* _Your assignment_:
Print the listing below again, exactly. Skip the pictures.

╭─ Available data

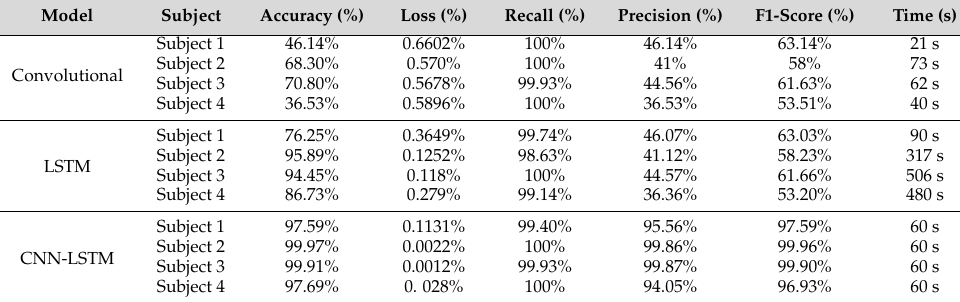
Table 10. Comparison with deep learning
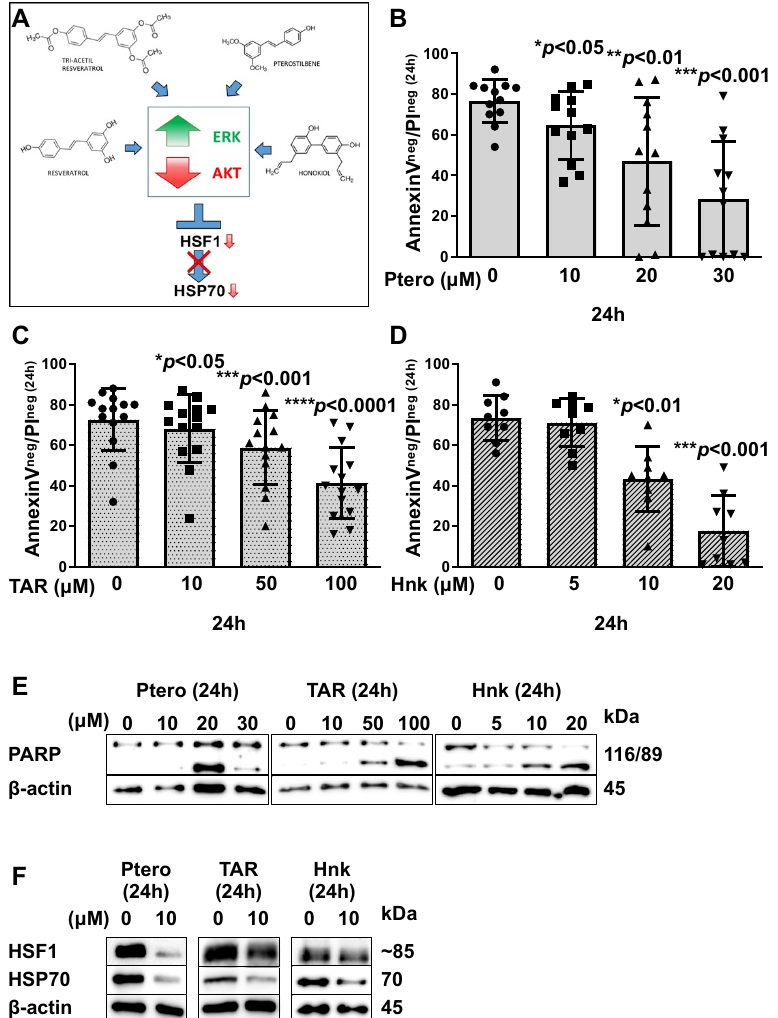
Figure 2. Pterostilbene, triacetyl resveratrol and honokiol induce apoptosis in CLL leukemic B cells. ( A ). Chemical structures of resveratrol, pterostilbene, triacetyl resveratrol and honokiol, and a schematic way of their action on ERK and AKT activation, and finally on HSP70/HSF1 axis. ( B ). Cells were cultured alone or in the presence of 10, 20 or 30 µ M Ptero and cell apoptosis were analyzed by annexin V-PI flow cytometric test. Histograms report the percentage of annexin V neg /PI neg cells after 24 h treatment. Data are reported as mean ± SD (* p < 0.05, ** p < 0.01 and *** p < 0.001 vs. the untreated condition, paired Student’s t test; n = 12). ( C ). Cells were cultured alone or in the presence of 10, 50 or 100 µ M TAR and cell apoptosis were analyzed by annexin V/PI flow cytometric test. Histograms report the percentage of annexin V neg /PI neg cells after 24 h treatment. Data are reported as mean ± SD (* p < 0.05, *** p < 0.001 and **** p < 0.0001 vs. the untreated condition, paired Student’s t test; n = 14). ( D ). Cells were cultured alone or in the presence of 5, 10 or 20 µ M Hnk, and cell apoptosis was analyzed by annexin V-PI flow cytometric test. Histograms report the percentage of Annexin V neg /PI neg cells after 24 h treatment. Data are reported as mean ± SD (*** p < 0.001 and **** p < 0.0001 vs. the untreated condition, paired Student’s t test; n = 9). ( E ). Lysates obtained from CLL B cells cultured for 24 h alone or with drug concentrations listed in previous points B., C., and D., were analyzed by immunostaining with anti-PARP, for apoptosis detection, and anti- β -Actin as loading control. Western blotting is representative of all the cases analyzed. ( F ). Lysates obtained from CLL B cells cultured for 24 h alone or with 10 µ M Ptero, 10 µ M TAR and 10 µ M Hnk were analyzed by immunostaining with anti-HSP70, anti-HSF1 and anti- β -Actin as loading control. Western blotting is representative of all the cases analyzed. Ptero: pterostilbene; TAR: triacetyl resveratrol; Hnk:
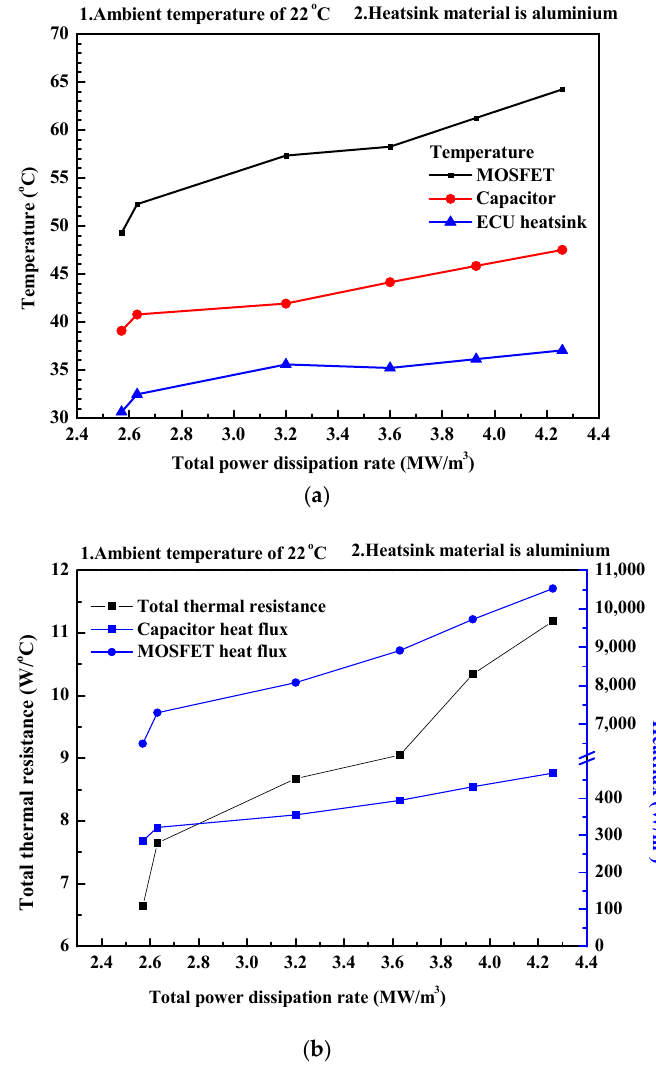
Figure 10. Temperature, total thermal resistance and heat flux of the 36V ECU heatsink with the total power dissipation rate: ( a ) Maximum temperature variation with the total power dissipation; ( b ) Total thermal resistance and heat flux variation with the total power dissipation.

╰─

* _Exercise response_:
Table 10. Comparison with deep learning
Figure 2. Pterostilbene, triacetyl resveratrol and honokiol induce apoptosis in CLL leukemic B cells. ( A ). Chemical structures of resveratrol, pterostilbene, triacetyl resveratrol and honokiol, and a schematic way of their action on ERK and AKT activation, and finally on HSP70/HSF1 axis. ( B ). Cells were cultured alone or in the presence of 10, 20 or 30 µ M Ptero and cell apoptosis were analyzed by annexin V-PI flow cytometric test. Histograms report the percentage of annexin V neg /PI neg cells after 24 h treatment. Data are reported as mean ± SD (* p < 0.05, ** p < 0.01 and *** p < 0.001 vs. the untreated condition, paired Student’s t test; n = 12). ( C ). Cells were cultured alone or in the presence of 10, 50 or 100 µ M TAR and cell apoptosis were analyzed by annexin V/PI flow cytometric test. Histograms report the percentage of annexin V neg /PI neg cells after 24 h treatment. Data are reported as mean ± SD (* p < 0.05, *** p < 0.001 and **** p < 0.0001 vs. the untreated condition, paired Student’s t test; n = 14). ( D ). Cells were cultured alone or in the presence of 5, 10 or 20 µ M Hnk, and cell apoptosis was analyzed by annexin V-PI flow cytometric test. Histograms report the percentage of Annexin V neg /PI neg cells after 24 h treatment. Data are reported as mean ± SD (*** p < 0.001 and **** p < 0.0001 vs. the untreated condition, paired Student’s t test; n = 9). ( E ). Lysates obtained from CLL B cells cultured for 24 h alone or with drug concentrations listed in previous points B., C., and D., were analyzed by immunostaining with anti-PARP, for apoptosis detection, and anti- β -Actin as loading control. Western blotting is representative of all the cases analyzed. ( F ). Lysates obtained from CLL B cells cultured for 24 h alone or with 10 µ M Ptero, 10 µ M TAR and 10 µ M Hnk were analyzed by immunostaining with anti-HSP70, anti-HSF1 and anti- β -Actin as loading control. Western blotting is representative of all the cases analyzed. Ptero: pterostilbene; TAR: triacetyl resveratrol; Hnk:
Figure 10. Temperature, total thermal resistance and heat flux of the 36V ECU heatsink with the total power dissipation rate: ( a ) Maximum temperature variation with the total power dissipation; ( b ) Total thermal resistance and heat flux variation with the total power dissipation.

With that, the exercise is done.